Source data
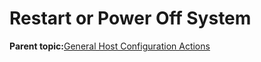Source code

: <!--
SPDX-FileCopyrightText: 2023,2024 Oracle and/or its affiliates.
SPDX-License-Identifier: CC-BY-SA-4.0
-->
# Restart or Power Off System

**Parent topic:**[General Host Configuration Actions](../topics/cockpit-config_host_tasks.md)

Task item
Pictures aside, write out all of the records exactly.

Answer section
Source code

: <!--
SPDX-FileCopyrightText: 2023,2024 Oracle and/or its affiliates.
SPDX-License-Identifier: CC-BY-SA-4.0
-->
# Restart or Power Off System

**Parent topic:**[General Host Configuration Actions](../topics/cockpit-config_host_tasks.md)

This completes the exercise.